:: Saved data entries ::
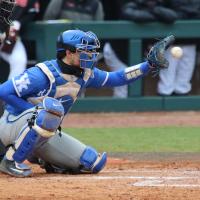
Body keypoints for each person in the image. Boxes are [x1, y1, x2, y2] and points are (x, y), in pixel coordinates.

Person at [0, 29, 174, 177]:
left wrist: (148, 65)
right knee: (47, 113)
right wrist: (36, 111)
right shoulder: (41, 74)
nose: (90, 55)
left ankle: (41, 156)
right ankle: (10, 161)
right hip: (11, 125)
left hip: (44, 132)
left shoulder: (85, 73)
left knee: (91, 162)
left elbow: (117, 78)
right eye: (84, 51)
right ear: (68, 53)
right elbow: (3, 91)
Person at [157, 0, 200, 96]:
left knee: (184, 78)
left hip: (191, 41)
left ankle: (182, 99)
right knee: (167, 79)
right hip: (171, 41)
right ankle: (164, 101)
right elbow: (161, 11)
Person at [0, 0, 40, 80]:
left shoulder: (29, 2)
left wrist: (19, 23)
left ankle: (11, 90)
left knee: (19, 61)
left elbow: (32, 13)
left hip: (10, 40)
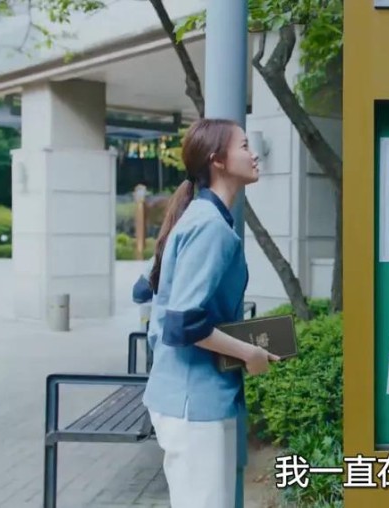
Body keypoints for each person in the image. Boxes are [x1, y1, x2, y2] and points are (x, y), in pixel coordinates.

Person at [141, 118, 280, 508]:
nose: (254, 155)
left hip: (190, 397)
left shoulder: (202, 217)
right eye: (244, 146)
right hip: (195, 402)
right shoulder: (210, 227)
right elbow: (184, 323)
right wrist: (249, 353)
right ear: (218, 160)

...

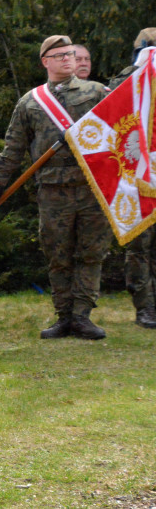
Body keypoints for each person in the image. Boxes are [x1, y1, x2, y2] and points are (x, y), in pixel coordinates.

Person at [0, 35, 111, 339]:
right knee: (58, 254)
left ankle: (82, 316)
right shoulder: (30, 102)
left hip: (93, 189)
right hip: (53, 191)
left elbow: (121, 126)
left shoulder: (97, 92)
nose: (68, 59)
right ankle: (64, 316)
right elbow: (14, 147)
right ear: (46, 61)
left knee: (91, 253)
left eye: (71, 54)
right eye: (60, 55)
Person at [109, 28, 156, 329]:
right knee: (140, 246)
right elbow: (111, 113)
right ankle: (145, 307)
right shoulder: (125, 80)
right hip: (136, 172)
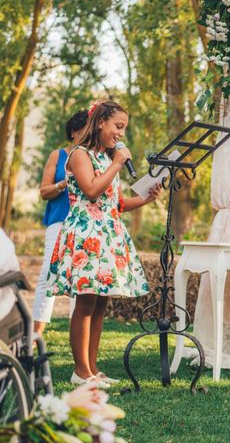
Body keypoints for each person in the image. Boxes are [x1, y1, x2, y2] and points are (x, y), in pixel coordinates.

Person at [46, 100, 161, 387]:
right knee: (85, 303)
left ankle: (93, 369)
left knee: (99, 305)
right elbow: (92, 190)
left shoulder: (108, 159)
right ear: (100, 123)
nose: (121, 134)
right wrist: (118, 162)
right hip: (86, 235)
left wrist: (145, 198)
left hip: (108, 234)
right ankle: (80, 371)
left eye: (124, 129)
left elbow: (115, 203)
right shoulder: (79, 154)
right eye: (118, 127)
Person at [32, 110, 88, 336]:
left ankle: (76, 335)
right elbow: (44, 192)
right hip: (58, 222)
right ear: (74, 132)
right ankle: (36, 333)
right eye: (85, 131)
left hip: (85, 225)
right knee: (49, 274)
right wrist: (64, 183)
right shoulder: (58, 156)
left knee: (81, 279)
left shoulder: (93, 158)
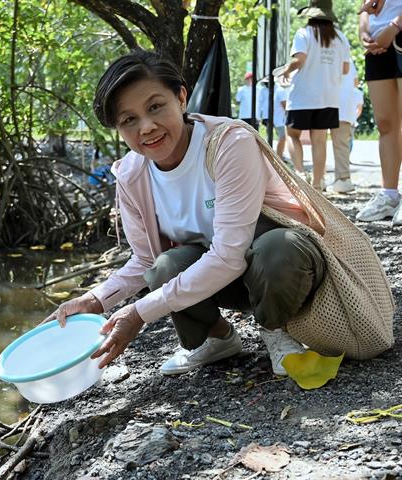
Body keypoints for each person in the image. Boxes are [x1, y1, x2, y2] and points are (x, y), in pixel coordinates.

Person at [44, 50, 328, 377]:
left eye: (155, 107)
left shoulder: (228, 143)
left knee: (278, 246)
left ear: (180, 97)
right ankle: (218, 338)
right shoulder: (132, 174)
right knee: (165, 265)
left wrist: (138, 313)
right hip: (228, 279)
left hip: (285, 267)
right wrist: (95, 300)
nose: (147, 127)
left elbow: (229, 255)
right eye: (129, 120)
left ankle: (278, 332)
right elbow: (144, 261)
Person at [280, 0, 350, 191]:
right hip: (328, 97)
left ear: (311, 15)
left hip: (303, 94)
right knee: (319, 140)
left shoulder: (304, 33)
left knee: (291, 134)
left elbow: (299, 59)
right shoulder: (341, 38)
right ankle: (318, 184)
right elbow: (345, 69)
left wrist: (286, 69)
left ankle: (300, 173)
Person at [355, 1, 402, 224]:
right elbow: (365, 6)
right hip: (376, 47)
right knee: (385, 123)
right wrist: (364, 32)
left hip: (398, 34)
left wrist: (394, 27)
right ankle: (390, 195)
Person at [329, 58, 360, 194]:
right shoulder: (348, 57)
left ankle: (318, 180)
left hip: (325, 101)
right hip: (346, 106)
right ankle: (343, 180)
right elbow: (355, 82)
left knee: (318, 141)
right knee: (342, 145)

...

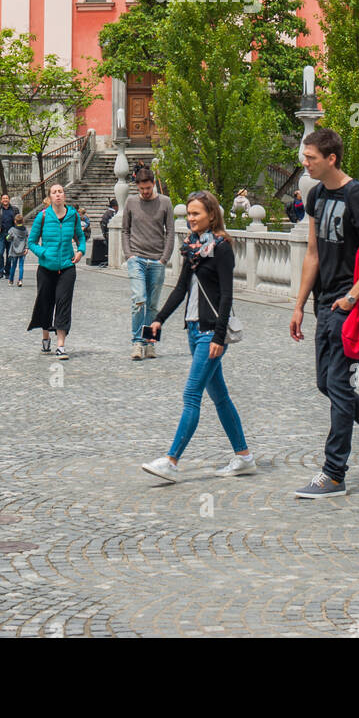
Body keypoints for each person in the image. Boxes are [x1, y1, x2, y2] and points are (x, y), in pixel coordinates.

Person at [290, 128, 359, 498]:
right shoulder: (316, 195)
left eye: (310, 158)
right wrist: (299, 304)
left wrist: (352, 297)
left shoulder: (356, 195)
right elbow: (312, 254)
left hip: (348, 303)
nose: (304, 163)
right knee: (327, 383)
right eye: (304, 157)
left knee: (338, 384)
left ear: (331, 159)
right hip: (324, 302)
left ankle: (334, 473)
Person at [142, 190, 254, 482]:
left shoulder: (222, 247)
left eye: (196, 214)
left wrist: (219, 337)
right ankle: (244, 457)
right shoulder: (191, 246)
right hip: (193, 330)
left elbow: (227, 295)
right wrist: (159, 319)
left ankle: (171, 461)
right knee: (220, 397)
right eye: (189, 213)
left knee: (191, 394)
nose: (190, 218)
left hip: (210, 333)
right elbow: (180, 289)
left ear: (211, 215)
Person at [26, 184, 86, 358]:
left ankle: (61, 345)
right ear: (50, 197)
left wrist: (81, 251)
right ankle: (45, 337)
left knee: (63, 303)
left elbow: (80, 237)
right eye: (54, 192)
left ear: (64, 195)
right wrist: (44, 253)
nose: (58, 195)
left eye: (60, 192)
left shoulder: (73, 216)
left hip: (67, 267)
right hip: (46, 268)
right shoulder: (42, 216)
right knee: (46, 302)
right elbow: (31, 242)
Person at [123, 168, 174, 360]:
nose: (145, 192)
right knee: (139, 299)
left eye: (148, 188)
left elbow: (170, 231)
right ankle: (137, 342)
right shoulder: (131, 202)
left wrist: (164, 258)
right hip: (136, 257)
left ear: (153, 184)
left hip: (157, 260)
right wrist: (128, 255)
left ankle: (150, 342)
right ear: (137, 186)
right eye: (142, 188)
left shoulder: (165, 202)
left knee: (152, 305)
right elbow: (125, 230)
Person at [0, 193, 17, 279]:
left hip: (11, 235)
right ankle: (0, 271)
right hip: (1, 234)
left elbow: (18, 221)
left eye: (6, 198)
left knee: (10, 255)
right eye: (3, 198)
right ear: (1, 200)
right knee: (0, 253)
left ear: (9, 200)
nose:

:: EXERCISE DETAILS ::
How many of the lines above include the string "nose"? Only the number should be written.

:: RESPONSE TO THIS TASK ::
10